Kelley R. Wiese, Jatin P. Ambegaonkar, and Joel Martin
Clinical Scenario: Dancing is a demanding esthetic activity with dancers having an 85% annual injury incident rate when performing complex dance motor skills. Teachers and clinicians use a combination of external and internal attentional cues when teaching dancers motor skills and when working on rehabilitation programs with injured dancers, respectively. External attentional focus (ie, focusing on movement outcome) reportedly results in superior performance than internal attentional focus (ie, focus on body movements).
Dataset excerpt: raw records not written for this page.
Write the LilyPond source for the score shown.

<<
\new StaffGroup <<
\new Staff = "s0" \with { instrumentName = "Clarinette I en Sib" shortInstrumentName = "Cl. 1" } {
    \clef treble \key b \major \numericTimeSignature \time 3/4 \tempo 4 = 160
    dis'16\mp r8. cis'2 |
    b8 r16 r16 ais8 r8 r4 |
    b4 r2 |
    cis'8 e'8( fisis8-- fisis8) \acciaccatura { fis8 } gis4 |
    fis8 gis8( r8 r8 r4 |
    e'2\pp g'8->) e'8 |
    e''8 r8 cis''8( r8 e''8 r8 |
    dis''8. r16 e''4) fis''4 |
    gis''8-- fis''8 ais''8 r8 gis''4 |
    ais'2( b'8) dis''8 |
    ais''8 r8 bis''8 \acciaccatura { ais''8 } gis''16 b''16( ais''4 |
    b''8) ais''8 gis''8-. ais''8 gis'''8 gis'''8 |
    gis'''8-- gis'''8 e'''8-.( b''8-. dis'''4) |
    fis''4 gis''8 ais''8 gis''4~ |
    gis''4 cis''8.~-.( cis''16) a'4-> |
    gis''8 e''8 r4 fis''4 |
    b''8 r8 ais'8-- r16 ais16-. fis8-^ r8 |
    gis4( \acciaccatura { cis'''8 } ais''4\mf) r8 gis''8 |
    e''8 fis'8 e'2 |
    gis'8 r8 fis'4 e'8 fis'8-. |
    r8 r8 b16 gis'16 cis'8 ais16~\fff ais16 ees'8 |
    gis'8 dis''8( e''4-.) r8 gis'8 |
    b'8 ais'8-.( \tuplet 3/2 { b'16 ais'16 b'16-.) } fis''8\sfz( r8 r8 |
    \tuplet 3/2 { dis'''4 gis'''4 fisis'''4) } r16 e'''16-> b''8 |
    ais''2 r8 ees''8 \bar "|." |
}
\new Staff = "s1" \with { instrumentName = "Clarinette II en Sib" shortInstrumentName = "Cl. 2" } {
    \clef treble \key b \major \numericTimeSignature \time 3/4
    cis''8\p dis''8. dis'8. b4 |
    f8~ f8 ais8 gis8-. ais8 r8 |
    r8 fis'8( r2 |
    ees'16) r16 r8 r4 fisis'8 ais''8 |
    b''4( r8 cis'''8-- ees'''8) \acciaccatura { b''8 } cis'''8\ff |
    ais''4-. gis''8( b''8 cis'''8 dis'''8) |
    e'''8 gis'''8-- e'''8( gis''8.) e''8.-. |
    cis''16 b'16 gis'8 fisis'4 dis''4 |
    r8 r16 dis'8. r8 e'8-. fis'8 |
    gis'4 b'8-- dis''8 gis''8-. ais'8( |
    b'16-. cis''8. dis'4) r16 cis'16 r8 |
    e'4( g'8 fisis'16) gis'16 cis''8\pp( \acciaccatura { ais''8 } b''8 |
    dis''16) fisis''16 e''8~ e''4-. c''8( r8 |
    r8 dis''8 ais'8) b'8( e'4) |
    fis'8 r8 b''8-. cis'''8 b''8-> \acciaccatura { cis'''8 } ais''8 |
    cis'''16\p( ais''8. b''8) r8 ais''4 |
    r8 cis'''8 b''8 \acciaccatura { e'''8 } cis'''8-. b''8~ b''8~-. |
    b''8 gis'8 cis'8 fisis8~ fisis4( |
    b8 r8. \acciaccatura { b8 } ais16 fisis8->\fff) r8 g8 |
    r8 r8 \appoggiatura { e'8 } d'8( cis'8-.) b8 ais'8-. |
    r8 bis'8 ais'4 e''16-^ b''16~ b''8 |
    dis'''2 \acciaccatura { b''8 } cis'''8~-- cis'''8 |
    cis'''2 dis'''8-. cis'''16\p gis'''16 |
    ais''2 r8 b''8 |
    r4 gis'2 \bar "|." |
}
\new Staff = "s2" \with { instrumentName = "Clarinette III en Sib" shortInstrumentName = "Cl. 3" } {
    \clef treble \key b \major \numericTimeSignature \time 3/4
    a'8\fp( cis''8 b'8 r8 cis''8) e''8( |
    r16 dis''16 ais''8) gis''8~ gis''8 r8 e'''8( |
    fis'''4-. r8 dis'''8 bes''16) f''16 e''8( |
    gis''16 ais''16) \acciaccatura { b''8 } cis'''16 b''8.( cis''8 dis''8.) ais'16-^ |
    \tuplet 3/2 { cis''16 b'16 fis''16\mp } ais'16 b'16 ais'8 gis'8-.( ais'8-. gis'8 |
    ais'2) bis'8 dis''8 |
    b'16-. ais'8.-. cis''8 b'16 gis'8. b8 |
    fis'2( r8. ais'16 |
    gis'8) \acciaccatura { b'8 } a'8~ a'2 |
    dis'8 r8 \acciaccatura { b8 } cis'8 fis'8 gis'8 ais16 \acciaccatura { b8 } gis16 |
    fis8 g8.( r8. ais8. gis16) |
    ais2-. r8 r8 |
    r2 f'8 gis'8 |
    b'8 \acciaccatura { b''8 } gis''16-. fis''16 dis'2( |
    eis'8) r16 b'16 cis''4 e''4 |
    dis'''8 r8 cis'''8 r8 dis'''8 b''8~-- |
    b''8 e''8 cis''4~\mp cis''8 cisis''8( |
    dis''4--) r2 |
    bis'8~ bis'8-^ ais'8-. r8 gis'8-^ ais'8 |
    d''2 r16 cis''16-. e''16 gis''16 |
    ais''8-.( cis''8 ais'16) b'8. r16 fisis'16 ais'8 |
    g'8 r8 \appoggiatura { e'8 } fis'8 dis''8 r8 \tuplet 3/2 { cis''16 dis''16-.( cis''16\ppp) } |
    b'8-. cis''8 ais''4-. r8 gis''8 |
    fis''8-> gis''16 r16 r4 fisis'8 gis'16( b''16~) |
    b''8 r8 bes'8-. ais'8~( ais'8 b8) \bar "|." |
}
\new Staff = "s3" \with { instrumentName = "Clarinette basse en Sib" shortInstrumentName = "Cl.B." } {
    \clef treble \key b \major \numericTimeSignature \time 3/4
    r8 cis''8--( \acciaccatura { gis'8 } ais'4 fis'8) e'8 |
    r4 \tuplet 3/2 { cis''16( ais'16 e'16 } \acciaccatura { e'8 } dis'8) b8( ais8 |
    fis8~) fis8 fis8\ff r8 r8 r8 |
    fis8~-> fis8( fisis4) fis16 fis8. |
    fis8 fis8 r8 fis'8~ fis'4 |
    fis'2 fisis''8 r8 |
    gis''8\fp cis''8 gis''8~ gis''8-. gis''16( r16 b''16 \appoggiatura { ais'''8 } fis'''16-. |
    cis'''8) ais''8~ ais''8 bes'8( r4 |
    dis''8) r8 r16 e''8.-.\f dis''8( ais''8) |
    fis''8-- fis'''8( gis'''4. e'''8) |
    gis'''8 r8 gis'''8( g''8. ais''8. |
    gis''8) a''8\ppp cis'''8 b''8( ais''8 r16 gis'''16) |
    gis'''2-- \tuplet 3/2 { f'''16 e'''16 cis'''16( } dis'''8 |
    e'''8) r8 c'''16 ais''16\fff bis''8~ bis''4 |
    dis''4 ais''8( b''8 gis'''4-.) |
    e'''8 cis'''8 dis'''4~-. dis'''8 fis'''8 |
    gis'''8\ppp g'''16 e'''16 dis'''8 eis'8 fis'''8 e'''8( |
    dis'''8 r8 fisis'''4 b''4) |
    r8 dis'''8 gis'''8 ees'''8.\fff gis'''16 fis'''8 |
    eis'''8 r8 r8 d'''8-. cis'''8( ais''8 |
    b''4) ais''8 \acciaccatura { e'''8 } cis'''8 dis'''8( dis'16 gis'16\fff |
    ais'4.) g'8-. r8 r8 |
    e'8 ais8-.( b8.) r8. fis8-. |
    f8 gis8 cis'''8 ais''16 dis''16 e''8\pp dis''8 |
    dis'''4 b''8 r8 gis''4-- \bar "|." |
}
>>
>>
Interestingly, dancers reportedly often adopt an internal focus when dancing. Still, limited literature exists examining the effects of attentional focus on dancers’ performance. Clinical Question: How does attentional focus (external or internal) impact performance in dancers? Summary of Key Findings: Four original quasi-experimental studies met inclusion criteria. In the current examination, we found mixed results about the impact of attentional focus in dancers. Specifically, using an external attentional focus resulted in better performance in 2 studies, but these findings were limited to lesser experienced dancers. Experienced dancers did not have any physical performance differences when using external or internal focus. Internal focus also did not negatively affect dancers’ performance in 2 studies. Some authors noted positive motivational effects (eg, increased perceived competence) when dancers used external focus. Clinical Bottom Line: Low-quality evidence exists supporting the notion that in less experienced dance students, external focus improves performance. In experienced dancers, the type of attentional focus did not impact performance. External focus provides positive mental effects. Thus, clinicians working with dancers can integrate individualized feedback according to dancer level, with a preference toward external focus due to positive mental effects, to design optimal training and rehabilitation programs. Strength of Recommendation: Grade B evidence exists supporting the notion that an external attentional focus improves performance in less experienced dance students and also has positive mental effects. Internal attentional focus does not impede experienced dancers’ performance.